В полутемном подвале на Королевской площади, где торгуют очень старыми и дешевыми новыми книжками, продавцы разрешают копаться в грудах книг. Здесь продают и эти новые пьесы, напечатанные на серой толстой бумаге, в бурых шершавых обложках, вытаращивших черные угловатые буквы.
Длинные монологи и отрывистые реплики рябят восклицательными знаками. Экстатическая речь почти одинакова у мужчин и женщин, стариков и юношей, ученых и чернорабочих. Они не говорят, а изрекают, выкрикивают, вопят. Не ходят, а шествуют или мечутся, не плачут, а рыдают. И слова их часто бессвязны и загадочны, а поступки безрассудны.
Но в конечном счете все оказывается вполне понятным. Юность восстает против старости и права именно потому, что она юность. Благородство сражается против низости, великолепно побеждает или великолепно погибает. Темные страсти обуревают героя, и душу его раздирают противоположные силы.

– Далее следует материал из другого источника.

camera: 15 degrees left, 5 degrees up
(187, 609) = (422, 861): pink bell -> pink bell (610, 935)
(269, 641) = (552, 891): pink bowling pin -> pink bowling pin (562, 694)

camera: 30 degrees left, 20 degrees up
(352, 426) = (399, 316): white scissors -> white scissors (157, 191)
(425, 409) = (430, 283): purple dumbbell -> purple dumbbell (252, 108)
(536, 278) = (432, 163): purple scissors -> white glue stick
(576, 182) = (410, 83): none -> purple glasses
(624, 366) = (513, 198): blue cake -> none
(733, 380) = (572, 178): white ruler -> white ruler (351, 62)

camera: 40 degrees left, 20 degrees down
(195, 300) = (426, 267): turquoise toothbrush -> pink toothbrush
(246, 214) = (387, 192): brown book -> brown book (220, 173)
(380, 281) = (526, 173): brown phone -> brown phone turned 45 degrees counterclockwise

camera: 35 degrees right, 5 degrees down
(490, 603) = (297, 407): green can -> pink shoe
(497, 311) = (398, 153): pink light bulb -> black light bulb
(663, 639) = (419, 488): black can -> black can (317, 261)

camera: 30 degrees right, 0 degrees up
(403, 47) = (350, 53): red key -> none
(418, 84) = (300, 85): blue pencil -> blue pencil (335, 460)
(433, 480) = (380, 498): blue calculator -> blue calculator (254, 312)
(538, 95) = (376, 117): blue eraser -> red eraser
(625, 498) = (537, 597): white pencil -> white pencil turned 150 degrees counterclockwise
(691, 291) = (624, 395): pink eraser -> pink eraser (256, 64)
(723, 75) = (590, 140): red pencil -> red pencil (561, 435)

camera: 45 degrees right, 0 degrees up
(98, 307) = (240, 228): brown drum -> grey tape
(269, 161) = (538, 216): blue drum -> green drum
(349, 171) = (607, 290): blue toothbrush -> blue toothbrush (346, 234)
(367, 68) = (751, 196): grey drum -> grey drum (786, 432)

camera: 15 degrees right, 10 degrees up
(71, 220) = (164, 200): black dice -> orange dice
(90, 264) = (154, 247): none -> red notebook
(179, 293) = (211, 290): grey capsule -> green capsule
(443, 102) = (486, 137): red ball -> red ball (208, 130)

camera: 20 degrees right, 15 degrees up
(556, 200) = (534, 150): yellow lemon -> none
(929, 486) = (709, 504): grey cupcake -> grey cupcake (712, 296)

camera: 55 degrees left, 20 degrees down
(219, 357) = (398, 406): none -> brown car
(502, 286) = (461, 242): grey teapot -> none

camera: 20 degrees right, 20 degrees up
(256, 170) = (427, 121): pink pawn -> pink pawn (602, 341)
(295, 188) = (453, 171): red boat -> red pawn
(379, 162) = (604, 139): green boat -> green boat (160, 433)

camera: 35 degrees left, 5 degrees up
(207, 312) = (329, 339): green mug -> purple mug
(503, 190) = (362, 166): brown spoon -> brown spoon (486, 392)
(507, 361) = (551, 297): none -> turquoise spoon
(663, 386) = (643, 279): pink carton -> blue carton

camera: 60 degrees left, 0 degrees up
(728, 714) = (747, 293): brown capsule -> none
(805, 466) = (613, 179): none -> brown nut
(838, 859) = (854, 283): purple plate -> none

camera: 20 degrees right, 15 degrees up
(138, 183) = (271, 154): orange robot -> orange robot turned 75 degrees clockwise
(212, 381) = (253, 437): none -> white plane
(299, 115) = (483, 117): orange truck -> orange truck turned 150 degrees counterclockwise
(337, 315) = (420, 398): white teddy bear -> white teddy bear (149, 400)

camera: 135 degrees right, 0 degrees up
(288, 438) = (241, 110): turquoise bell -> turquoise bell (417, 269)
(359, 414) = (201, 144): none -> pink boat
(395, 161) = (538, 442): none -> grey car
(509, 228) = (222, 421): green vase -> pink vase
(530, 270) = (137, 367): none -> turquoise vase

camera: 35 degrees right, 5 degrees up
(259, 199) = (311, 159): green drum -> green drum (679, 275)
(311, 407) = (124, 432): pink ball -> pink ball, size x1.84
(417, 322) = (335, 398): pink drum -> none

Это пьесы экспрессионистов. Экспрессионизм. Свистящее пронзительное слово. Оно стало знаменем всех, кому надоело затхлое и слащавое фальшивое искусство казенных театров, казенных музеев и картинных галерей.
Брехта увлекла было проповедь мира и человечности, звучавшая в пьесах и стихах экспрессионистов. Они отвлеченны, бестелесны, однако возвышенно-искренни. Тогда как реальная действительность войны, гимназии, газет низменна и лицемерна.
Но уже два-три года спустя его раздражает пустотелая высокопарность экспрессионистской поэзии. Когда он впервые прочел пьесы Георга Бюхнера и узнал о его жизни, он ощутил дыхание живой правды, такой, которую можно видеть, слышать, осязать.